The move, which will save the state more than $3 billion next year, is overdue.
The state already has spent nearly $16 billion to comply with the 2002 amendment. Much of that might have been more profitably invested in teachers, technology and students' specific needs.
Consider: Through 2009, the Hillsborough school district spent close to $1 billion on class-size reduction - $761 million on salaries and $217 million on construction. It's time to adjust priorities to better reflect classroom realities.
The law was well-intended but forced educators to focus more on classroom numbers than student performance.
Limiting the number of students per class doesn't work magic. You can have five students per class, but if the teacher is mediocre or the course material inadequate, students won't thrive. In contrast, an energetic teacher with a good support network can work wonders with a class of 30 or more.
Students do tend to do better in smaller classes. It allows teachers to give children more personal attention. It also is less stressful for teachers. Smaller class size is desirable, but hardly the overriding factor in students' success.
A Heritage Foundation study contrasted the math scores of African-American students in public and Catholic schools in Washington, D.C. Those in Catholic schools showed far more progress through the years, though the public schools had far fewer students per class.
California adopted tough class-size limits in 1996, with scant improvement in classroom performance. Nevada's class-size experience was similarly unimpressive.
Yet it was understandable that Florida voters embraced the class-size initiative, which was launched by Kendrick Meek, then a state senator, now a congressman running for the U.S. Senate.
It gave voters a tool, however blunt, to force lawmakers to fund public schools that had been chronically shortchanged.
School overcrowding reached a crisis point in the 1990s when many underfunded districts, including Hillsborough, were forced to cram campuses with portable classrooms.
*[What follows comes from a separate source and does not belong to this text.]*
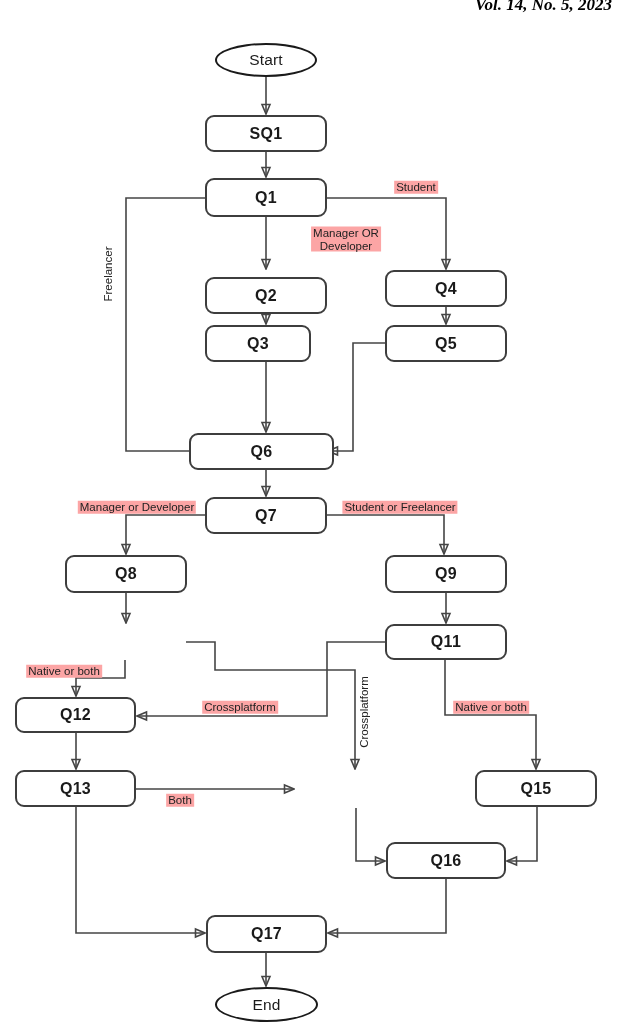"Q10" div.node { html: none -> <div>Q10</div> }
Public outrage finally forced lawmakers to act, but voters understandably did not trust their long-term commitment.
So they supported the constitutional referendum, which allows no more than 18 students in kindergarten through third grade; 22 in grades fourth through eight; and 25 in high school. The measure has been phased in, and next year all school districts must comply with its numbers in every classroom.
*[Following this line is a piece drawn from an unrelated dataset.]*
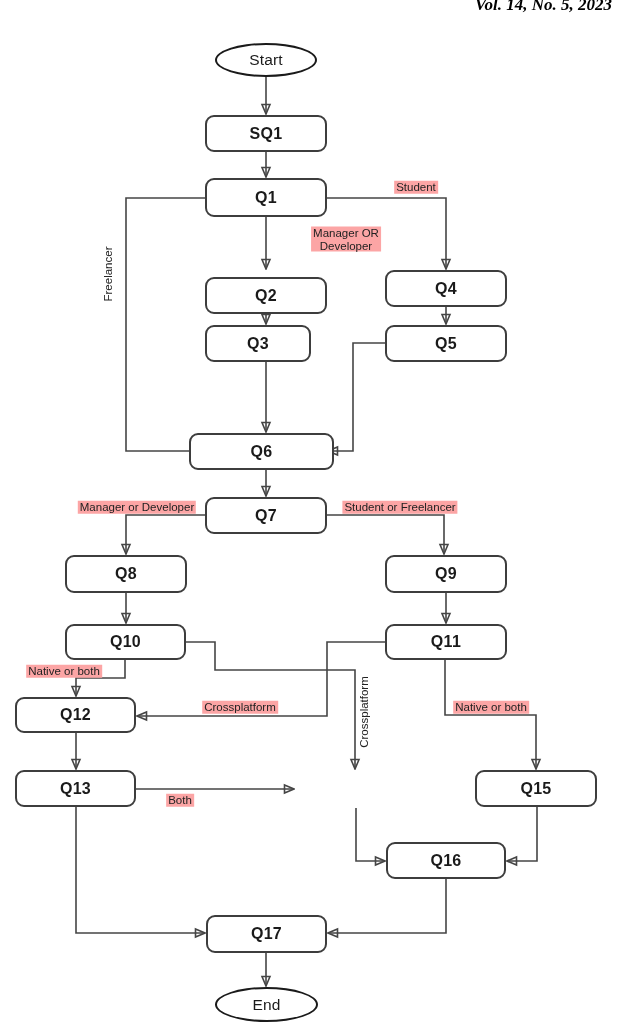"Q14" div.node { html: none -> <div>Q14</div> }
This is excessive. Most schools already comply with the required numbers as overall school averages, though particular classes may exceed the limit.
The individual classroom mandate ignores the realities of class enrollments, where the number of students can go up or down through the year for a variety of reasons.
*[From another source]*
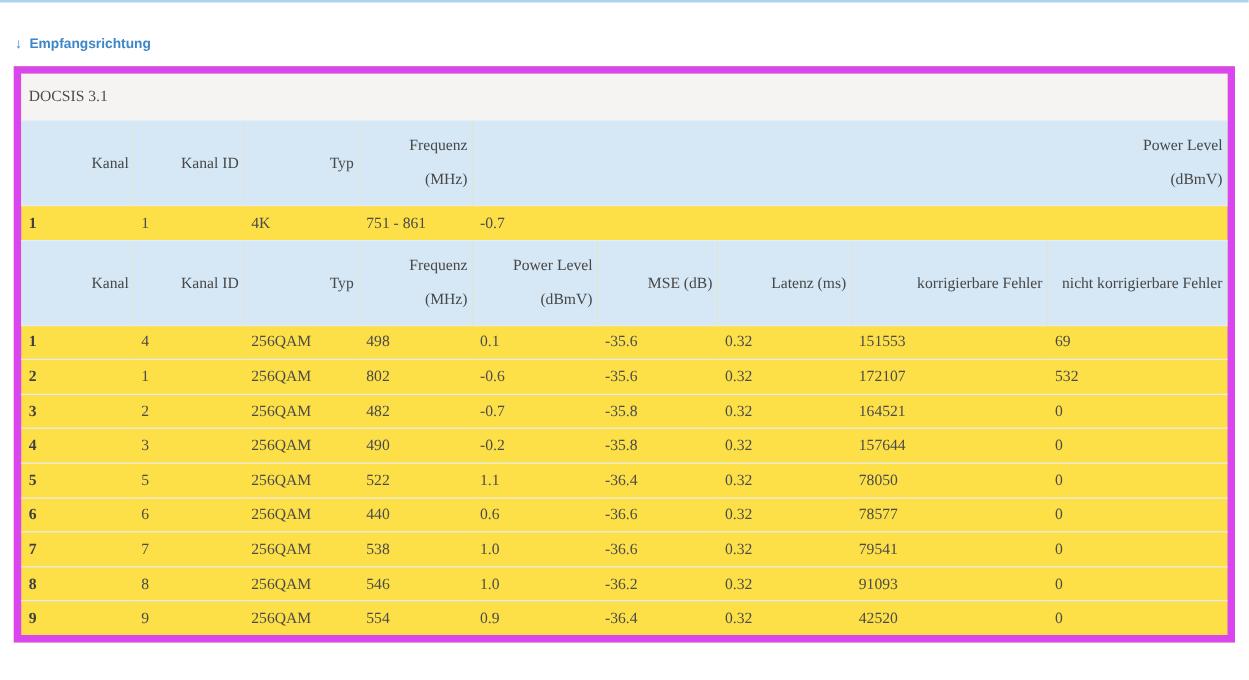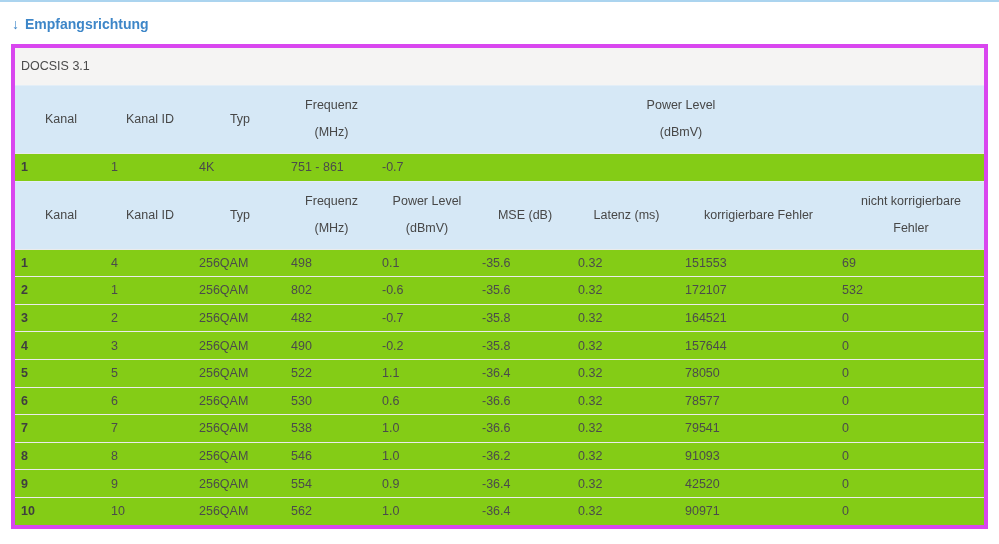"↓ Empfangsrichtung" .page-title { font-size: 14px -> 11px; margin: 14px 12px 12px 12px -> 27px 12px 12px 12px }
To force districts to build more classrooms and hire more teachers to prevent a class from exceeding the cap is a waste.
That is why Crist and some lawmakers favor a constitutional amendment that would establish the mandated caps as school averages. If adopted by lawmakers, it would go before voters in November.
The measure would not eliminate the class-size standards. It would make them flexible enough that taxpayers would not have to spend millions to avoid ever having a couple of extra students in a high school English class.
The state faces a possible $3 billion budget deficit this year. The rigid classroom rules are a dubious approach to education excellence in the best of times. They are an outrage during a fiscal crisis.
The Legislature should pass the constitutional amendment, and then voters should support it and bring common sense to Florida's education spending.